Me personally – I can walk right up to a hidden rattlesnake that I am radio-tracking and record its location with a GPS Unit. I can let a bobcat out of a trap after we have poked and prodded him.
However, that spider that I am trying to remove from the wall in the kitchen – well, let’s just say that a sudden move by the spider is likely to cause a similar reaction in me.
Macroinvertebrates are the tiniest of the noticeable Pantexans, but they are very important. Some we need because they control each other (spiders, some wasps, and others), some contribute by scavenging or recycling, while most form the foundation of the animal kingdom’s food chain.
Within my role at Pantex, it is just as important to characterize what we have in the way of macroinvertebrates as it is the larger animals. In what was the first of eleven wildlife research projects initiated over the last fourteen years at Pantex, during 2000 – 2001 we contracted with Dr. David Sissom of West Texas A&M University to survey macroinvertebrate diversity among different habitat types at Pantex. These types included shortgrass prairie, shortgrass prairie with prescribed wildlife habitat management, restored prairie, cropland, playa edge, and disturbed/impacted habitat. Some wetland invertebrate work had been performed at Pantex in the past, as had some collections of terrestrial species. However, previous work was limited to few collection techniques and habitats.
The survey documented nearly 900 species of macroinvertebrates, including two state records and a species that has only been recorded one other time in Texas. Shortgrass prairie (both types sampled) and playa edge sites, which were also within shortgrass prairie, were consistently superior in species richness than the other habitat types. The lowest species richness was found in areas kept mowed short, restored prairie sites, and grain sorghum fields, respectively. Restored prairie takes a while to develop plant diversity, and thus to begin to function as prairie habitat.

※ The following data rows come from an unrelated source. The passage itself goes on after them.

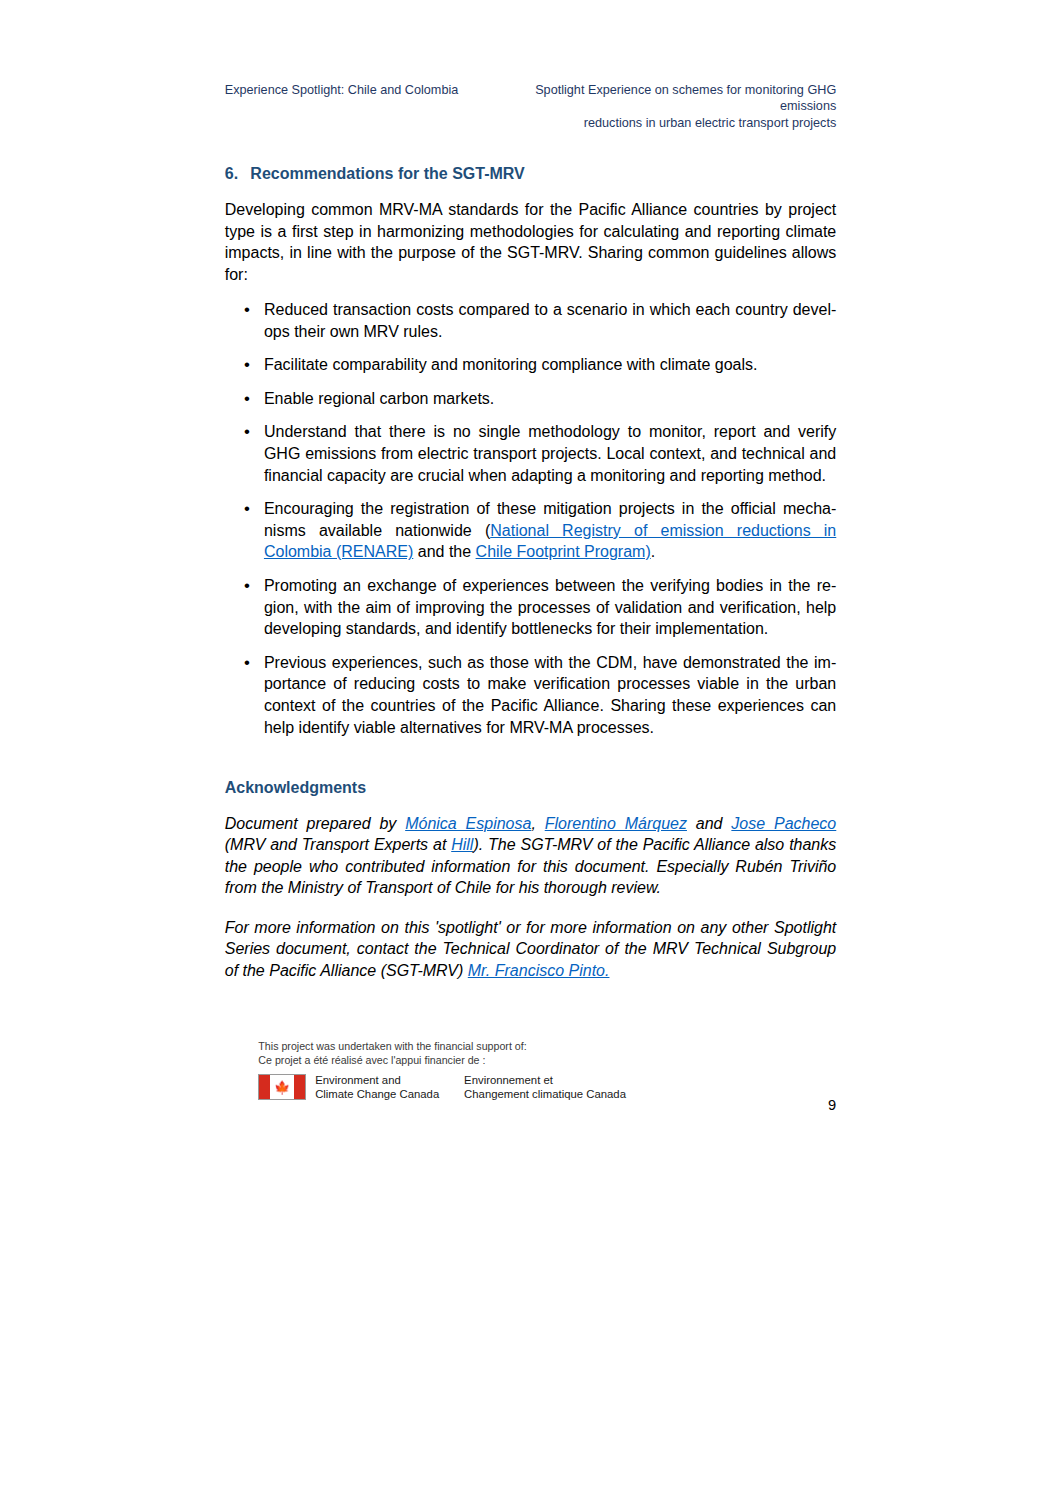Experience Spotlight: Chile and Colombia
Spotlight Experience on schemes for monitoring GHG emissions
reductions in urban electric transport projects
6. Recommendations for the SGT-MRV
Developing common MRV-MA standards for the Pacific Alliance countries by project type is a first step in harmonizing methodologies for calculating and reporting climate impacts, in line with the purpose of the SGT-MRV. Sharing common guidelines allows for:
Reduced transaction costs compared to a scenario in which each country develops their own MRV rules.
Facilitate comparability and monitoring compliance with climate goals.
Enable regional carbon markets.
Understand that there is no single methodology to monitor, report and verify GHG emissions from electric transport projects. Local context, and technical and financial capacity are crucial when adapting a monitoring and reporting method.
Encouraging the registration of these mitigation projects in the official mechanisms available nationwide (National Registry of emission reductions in Colombia (RENARE) and the Chile Footprint Program).
Promoting an exchange of experiences between the verifying bodies in the region, with the aim of improving the processes of validation and verification, help developing standards, and identify bottlenecks for their implementation.
Previous experiences, such as those with the CDM, have demonstrated the importance of reducing costs to make verification processes viable in the urban context of the countries of the Pacific Alliance. Sharing these experiences can help identify viable alternatives for MRV-MA processes.
Acknowledgments
Document prepared by Mónica Espinosa, Florentino Márquez and Jose Pacheco (MRV and Transport Experts at Hill). The SGT-MRV of the Pacific Alliance also thanks the people who contributed information for this document. Especially Rubén Triviño from the Ministry of Transport of Chile for his thorough review.
For more information on this 'spotlight' or for more information on any other Spotlight Series document, contact the Technical Coordinator of the MRV Technical Subgroup of the Pacific Alliance (SGT-MRV) Mr. Francisco Pinto.
This project was undertaken with the financial support of:
Ce projet a été réalisé avec l'appui financier de :
🍁
Environment and
Climate Change Canada
Environnement et
Changement climatique Canada
9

Species diversity and abundance is a pretty good indication of habitat quality. And some species like songbirds and gamebirds require macroinvertebrates in their diets, particularly their growing offspring. These same birds need the grassland habitat for nesting cover.
In closing, not only did this project produce data for Pantex, it also gave students experience with working in the field, and produced data that has been shared with the scientific community. To date, one technical note and one book has been published from this work. It has also been included in presentations at meetings that summarize Pantex research.
Photo: Dr. David Sissom uses the sweep net technique to catch macroinvertebrates in a shortgrass prairie site at Pantex.